(Saved data entries)
○ ○ ○ ○ ○ ○ ○
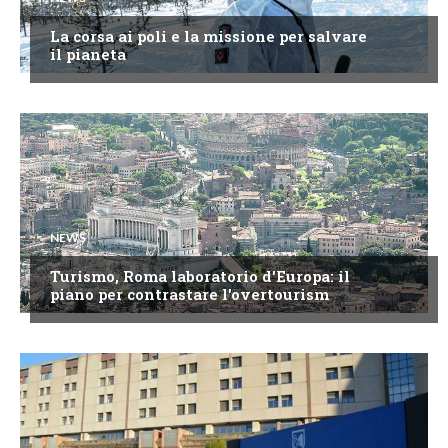
La corsa ai poli e la missione per salvare
il pianeta
NEWS
Turismo, Roma laboratorio d'Europa: il
piano per contrastare l'overtourism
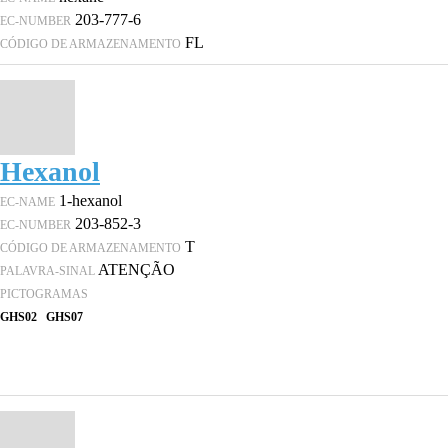
203-777-6
EC-NUMBER
FL
CÓDIGO DE ARMAZENAMENTO
Hexanol
1-hexanol
EC-NAME
203-852-3
EC-NUMBER
T
CÓDIGO DE ARMAZENAMENTO
ATENÇÃO
PALAVRA-SINAL
PICTOGRAMAS
GHS02
GHS07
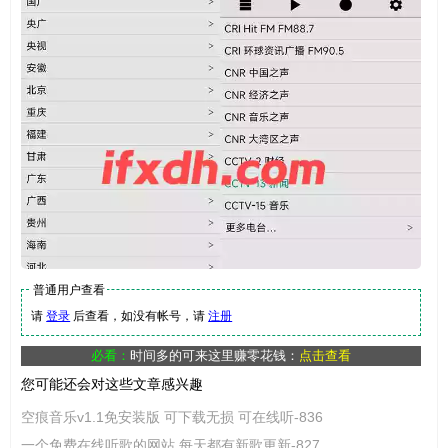
普通用户查看
请
登录
后查看，如没有帐号，请
注册
必看：
时间多的可来这里赚零花钱：
点击查看
您可能还会对这些文章感兴趣
空痕音乐v1.1免安装版 可下载无损 可在线听-836
一个免费在线听歌的网站 每天都有新歌更新-827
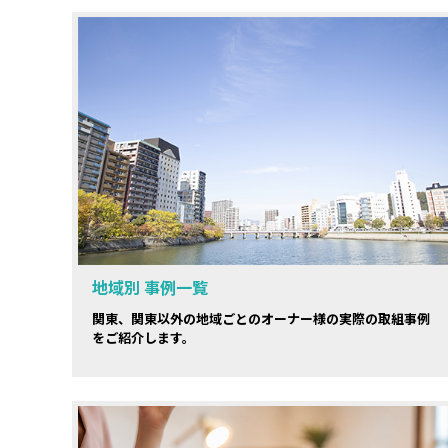
地域別 事例一覧
関東、関東以外の地域ごとのオーナー様の実際の取組事例
をご紹介します。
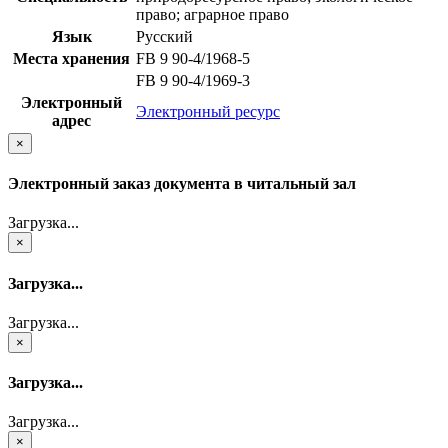
право; аграрное право
Язык
Русский
Места хранения
FB 9 90-4/1968-5
FB 9 90-4/1969-3
Электронный
Электронный ресурс
адрес
×
Электронный заказ документа в читальный зал
Загрузка...
×
Загрузка...
Загрузка...
×
Загрузка...
Загрузка...
×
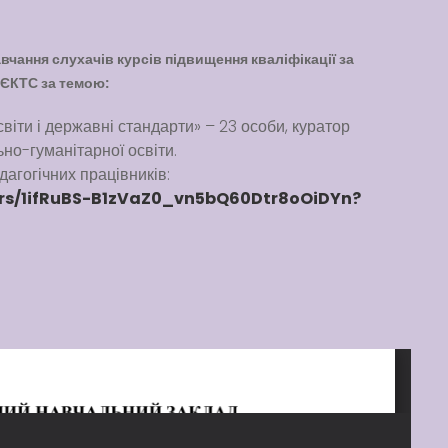
чання слухачів курсів підвищення кваліфікації за
 ЄКТС за темою:
іти і державні стандарти» – 23 особи, куратор
ьно-гуманітарної освіти.
агогічних працівників:
ders/1ifRuBS-B1zVaZ0_vn5bQ60Dtr8oOiDYn?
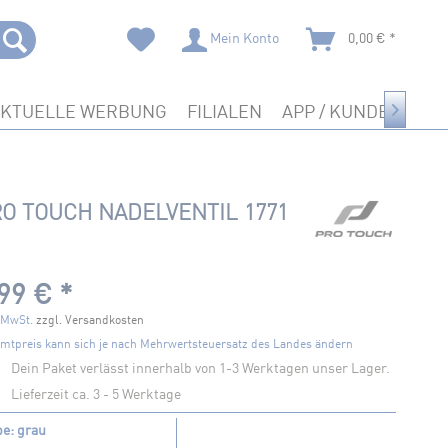
Mein Konto
0,00 € *
AKTUELLE WERBUNG
FILIALEN
APP / KUNDENKART

O TOUCH NADELVENTIL 1771
99 € *
. MwSt.
zzgl. Versandkosten
mtpreis kann sich je nach Mehrwertsteuersatz des Landes ändern
Dein Paket verlässt innerhalb von 1-3 Werktagen unser Lager.
Lieferzeit ca. 3 - 5 Werktage
be: grau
○ ○ ○ ○ ○ ○ ○
→ EXERCISE PROMPT
Copy every record exactly, but skip the pictures.

→ THE COMPLETED TASK
La corsa ai poli e la missione per salvare
il pianeta
NEWS
Turismo, Roma laboratorio d'Europa: il
piano per contrastare l'overtourism
203-777-6
EC-NUMBER
FL
CÓDIGO DE ARMAZENAMENTO
Hexanol
1-hexanol
EC-NAME
203-852-3
EC-NUMBER
T
CÓDIGO DE ARMAZENAMENTO
ATENÇÃO
PALAVRA-SINAL
PICTOGRAMAS
GHS02
GHS07
普通用户查看
请
登录
后查看，如没有帐号，请
注册
必看：
时间多的可来这里赚零花钱：
点击查看
您可能还会对这些文章感兴趣
空痕音乐v1.1免安装版 可下载无损 可在线听-836
一个免费在线听歌的网站 每天都有新歌更新-827
地域別 事例一覧
関東、関東以外の地域ごとのオーナー様の実際の取組事例
をご紹介します。
право; аграрное право
Язык
Русский
Места хранения
FB 9 90-4/1968-5
FB 9 90-4/1969-3
Электронный
Электронный ресурс
адрес
×
Электронный заказ документа в читальный зал
Загрузка...
×
Загрузка...
Загрузка...
×
Загрузка...
Загрузка...
×
чання слухачів курсів підвищення кваліфікації за
 ЄКТС за темою:
іти і державні стандарти» – 23 особи, куратор
ьно-гуманітарної освіти.
агогічних працівників:
ders/1ifRuBS-B1zVaZ0_vn5bQ60Dtr8oOiDYn?
Mein Konto
0,00 € *
AKTUELLE WERBUNG
FILIALEN
APP / KUNDENKART

O TOUCH NADELVENTIL 1771
99 € *
. MwSt.
zzgl. Versandkosten
mtpreis kann sich je nach Mehrwertsteuersatz des Landes ändern
Dein Paket verlässt innerhalb von 1-3 Werktagen unser Lager.
Lieferzeit ca. 3 - 5 Werktage
be: grau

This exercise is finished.